Friday, July 4, 2008
Del Martin and Phyllis Lyon
A belated entry for this couple that was most deservedly allowed the first marriage at San Francisco City Hall in June, 2008. When I was growing up back east, I never heard the word lesbian or any reference to it. My mother knew gay men and described her first trip to a gay bar, yet it never occurred to me that women could be gay. (Photo by Mi-ly on Flickr. Thanks!)
Then I went to a woman's college where one year two women were ordered to leave their dorm rooms open 24/7. How was that for making a point? The result was to arouse great sympathy for the beleaguered dorm mates. (It's always interested me that many of the women administrators there were unmarried, and not visibly dating men. How many of them were in the closet?) Of course, this was before the civil rights movement, and women professors got paid and promoted less than their male colleagues, so homosexuality was definitely taboo as a public event.
Martin and Lyon moved to San Francisco in 1953, where they started the Daughters of Bilitis, the first major national organization for lesbians. In 1967, they joined the National Organization of Women and fought to eliminate homophobia from the nascent women's rights movement.

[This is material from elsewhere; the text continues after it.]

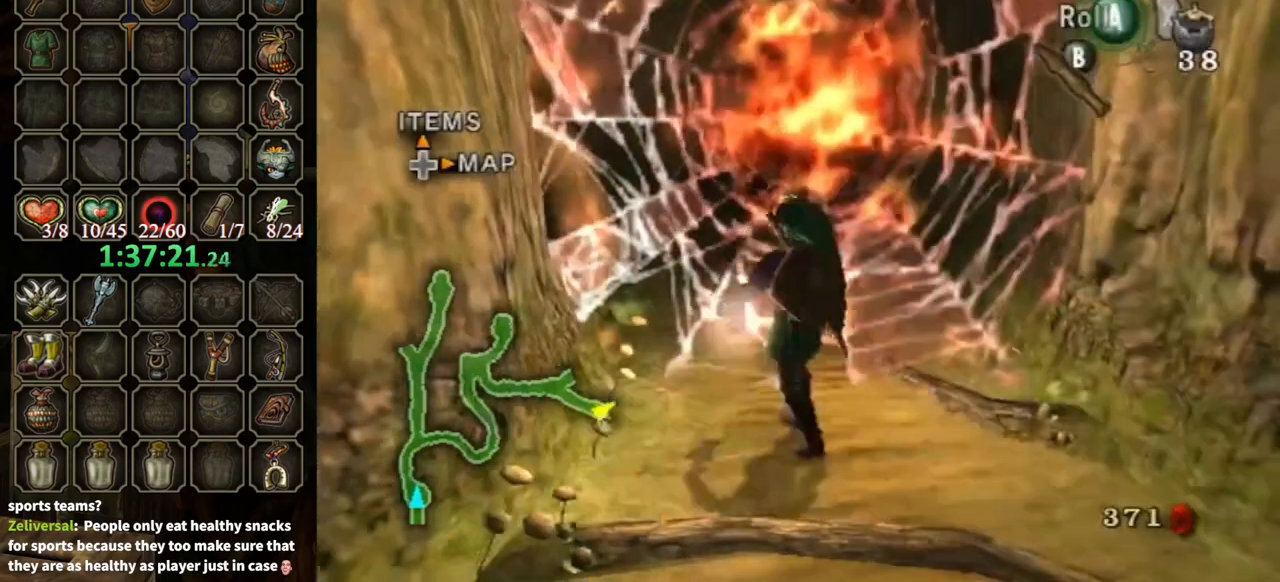
{"buttons": [], "left_stick": "down", "right_stick": "center", "events": [[333, "left_stick", "center"], [367, "A", "down"], [433, "A", "up"], [500, "left_stick", "down"]]}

Moving eventually to Northern California in 1970, I had forthright lesbian students and befriended a number of them. They taught me pool, how to dance better, and urged me speak up more as a woman. Martin and Lyon's 1972 book on lesbian women was groundbreaking for these young women, who were so significant as activists in the women's right movement locally. It is difficult to imagine what courage it took on the authors' part to write on this topic. Many of my students had been disowned by their families, but created an extended fictive family in the area that remains to this day. I like to think of these early students also marrying. They taught me much more about life and injustice than I offered them in the classroom.